Problem 1
Recast every line of the extracted page text records below as a JSON list of strings, one string per line, omitting blank lines and leaving the pictures out of the answer.

====

Search code examples
c#web-scrapingscrapysharp

How to find the form in scrapysharp when it only has attributes i.e. no name or id


I am new to scrapySharp as well as web scraping. I am trying to scrape a site that is secured and has a login screen. The form element does not have a name/id attribute, thus making my life more complicated. I have been unable to figure out how to load the form using the code below. Any insight is greatly appreciated!

C#:

ScrapingBrowser browser = new ScrapingBrowser();
var homepage = browser.NavigateToPage(new Uri("https://somedomain.com/ProviderLogin.action/"));
var form1 = homepage.Find("form", ScrapySharp.Html.By.Text("form"));
var form2 = homepage.FindFormById("form[action='provider-login']");

HTML:

   <form action="provider-login" method="post">           
        <div class="login-box">   
            <input type="text" name="username" id="username" autocomplete="false" placeholder="Username" 
                   class="form-control input-lg login-input login-input-username" value="" />                   
            <input type="password" id="password" name="password" placeholder="Password" type="password"
             class="form-control input-lg login-input login-input-password" />
            <button name="login" type="submit" class="btn btn-primary btn-block btn-md login-btn" >
                Login
            </button>            
        </div>
    </form>

Solution

  • You can't achieve that using in ScrapySharp using the "By" since it has just four "Element Search Kinds" :

    {
       Text,
       Id,
       Name,
       Class
    }
    

    In your case, you don't have one of them so consider to use "CssSelect" instead to achieve your purpose :

    var form = homepage.Html.CssSelect("form[action='provider-login']");
    //Or
    var form = homepage.Html.CssSelect("form[action*='provider-login']");

====

Problem 2
According to the ScrapySharp thread, which four element search kinds does "By" offer?

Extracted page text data

====

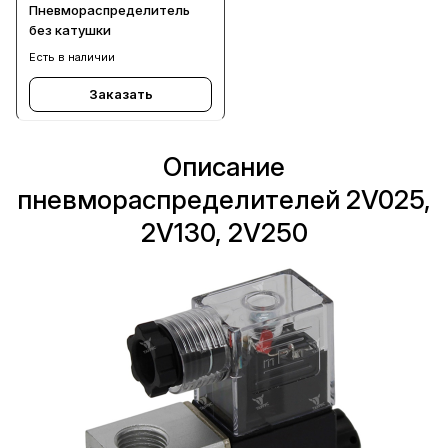
Пневмораспределитель
без катушки
Есть в наличии
Заказать
Описание
пневмораспределителей 2V025,
2V130, 2V250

====

Written reply 1
[
  "Пневмораспределитель",
  "без катушки",
  "Есть в наличии",
  "Заказать",
  "Описание",
  "пневмораспределителей 2V025,",
  "2V130, 2V250"
]

Written reply 2
Text, Id, Name, and Class.